Frank Dufina (June 30, 1884 – August 11, 1972) was an American professional golfer of original Mackinac, also known as Imakinakos or Michinemackinawgo, Indian descent in the early years of the sport in the United States.

Dufina began his career in 1898 at the just-opened Wawashkamo Golf Club on Mackinac Island, Michigan, where he became the club professional. A member of the Mackinac Island Band of Chippewa and Ottawa Indians as enumerated on the Durant Indian Rolls, he was among the first Native Americans to play golf on the professional circuit. Dufina played in the Western Open in 1911 and 1922.

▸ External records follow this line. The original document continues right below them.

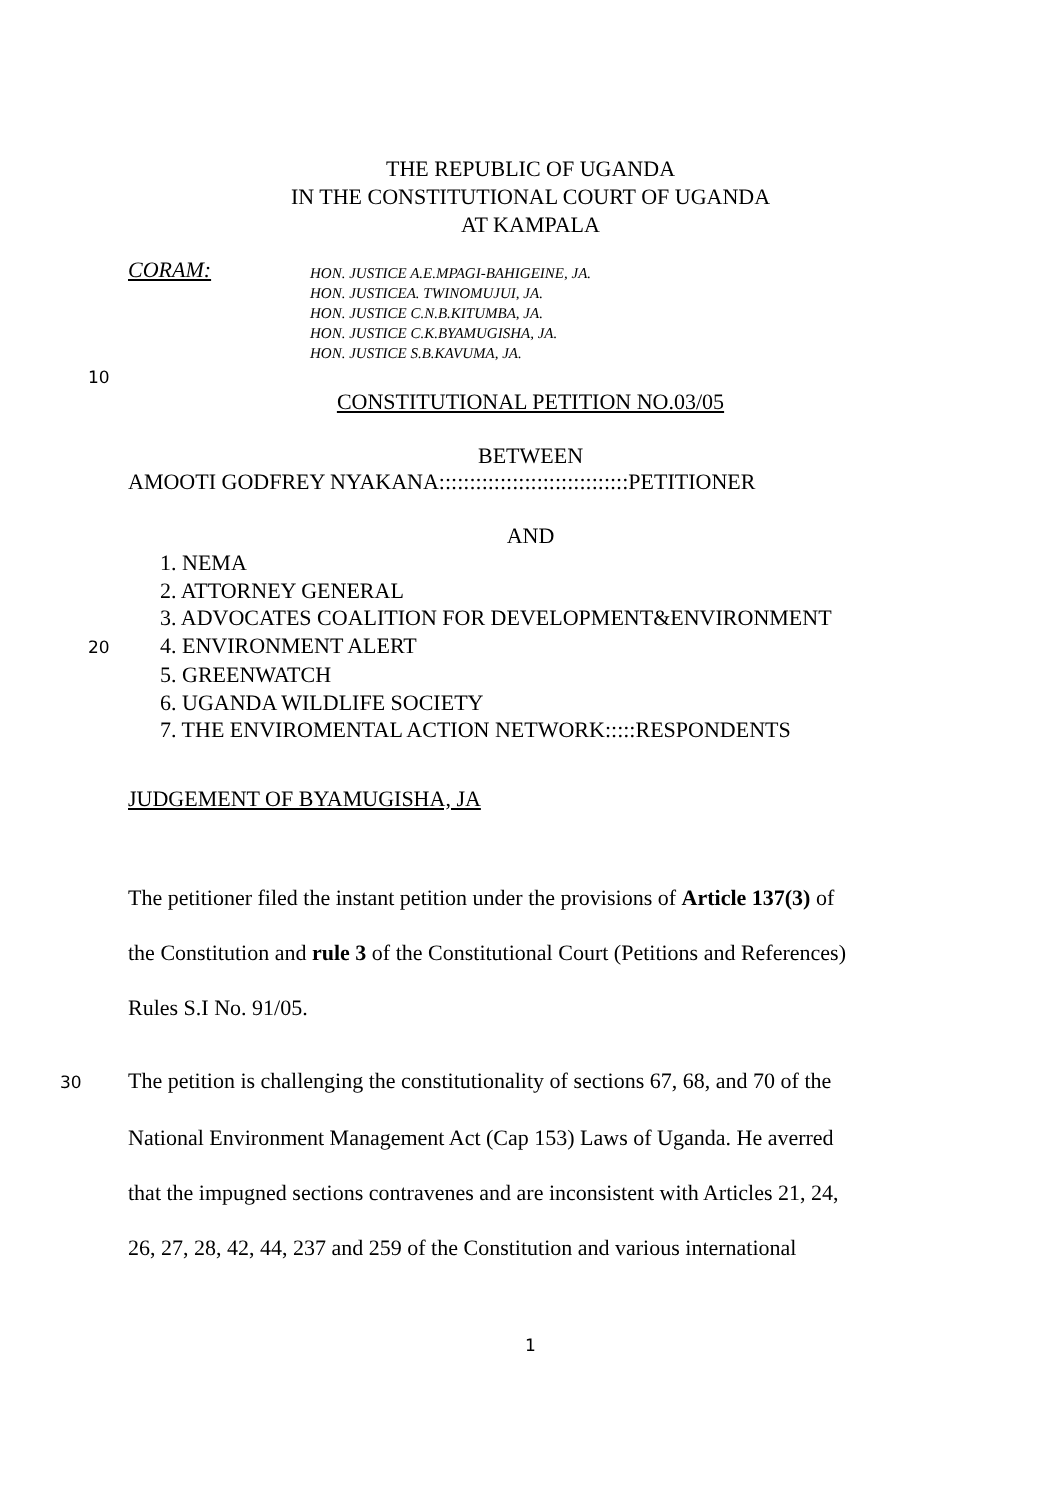THE REPUBLIC OF UGANDA
IN THE CONSTITUTIONAL COURT OF UGANDA
AT KAMPALA
CORAM:
HON. JUSTICE A.E.MPAGI-BAHIGEINE, JA.
HON. JUSTICEA. TWINOMUJUI, JA.
HON. JUSTICE C.N.B.KITUMBA, JA.
HON. JUSTICE C.K.BYAMUGISHA, JA.
HON. JUSTICE S.B.KAVUMA, JA.
10
CONSTITUTIONAL PETITION NO.03/05
BETWEEN
AMOOTI GODFREY NYAKANA:::::::::::::::::::::::::::::::PETITIONER
AND
1. NEMA
2. ATTORNEY GENERAL
3. ADVOCATES COALITION FOR DEVELOPMENT&ENVIRONMENT
20 4. ENVIRONMENT ALERT
5. GREENWATCH
6. UGANDA WILDLIFE SOCIETY
7. THE ENVIROMENTAL ACTION NETWORK:::::RESPONDENTS
JUDGEMENT OF BYAMUGISHA, JA
The petitioner filed the instant petition under the provisions of Article 137(3) of
the Constitution and rule 3 of the Constitutional Court (Petitions and References)
Rules S.I No. 91/05.
30 The petition is challenging the constitutionality of sections 67, 68, and 70 of the
National Environment Management Act (Cap 153) Laws of Uganda. He averred
that the impugned sections contravenes and are inconsistent with Articles 21, 24,
26, 27, 28, 42, 44, 237 and 259 of the Constitution and various international
1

He continued to play and in 1968 was named as the "Longest Working Golf Professional in History" by Golf Digest. He counted many early golf professionals among his friends, including golf legend Walter Hagen. In contrast with his friend Hagen's 5'10" stature, Dufina stood under 5' in height, often dwarfed by those around him. Though it is said that what he lacked in height, a traditional characteristic of the Michinemackinawgo people, he made up for in force of personality. He, along with other notable golfers such as Arnold Palmer, served as a pallbearer at Hagen's funeral. Named for him, the Frank Dufina Match Play Championship is held annually at Wawashkamo Golf Club. Wawashkamo's golf course is the oldest course in the state of Michigan.

Dufina was included in the 1999 book Walk a Crooked Trail – A Centennial History of Wawashkamo Golf Club. In 2023, Dufina was featured in the book The Charming Gentleman of the Game of Golf and in the 2024 book Native Links: The Surprising History of Our First People in Golf.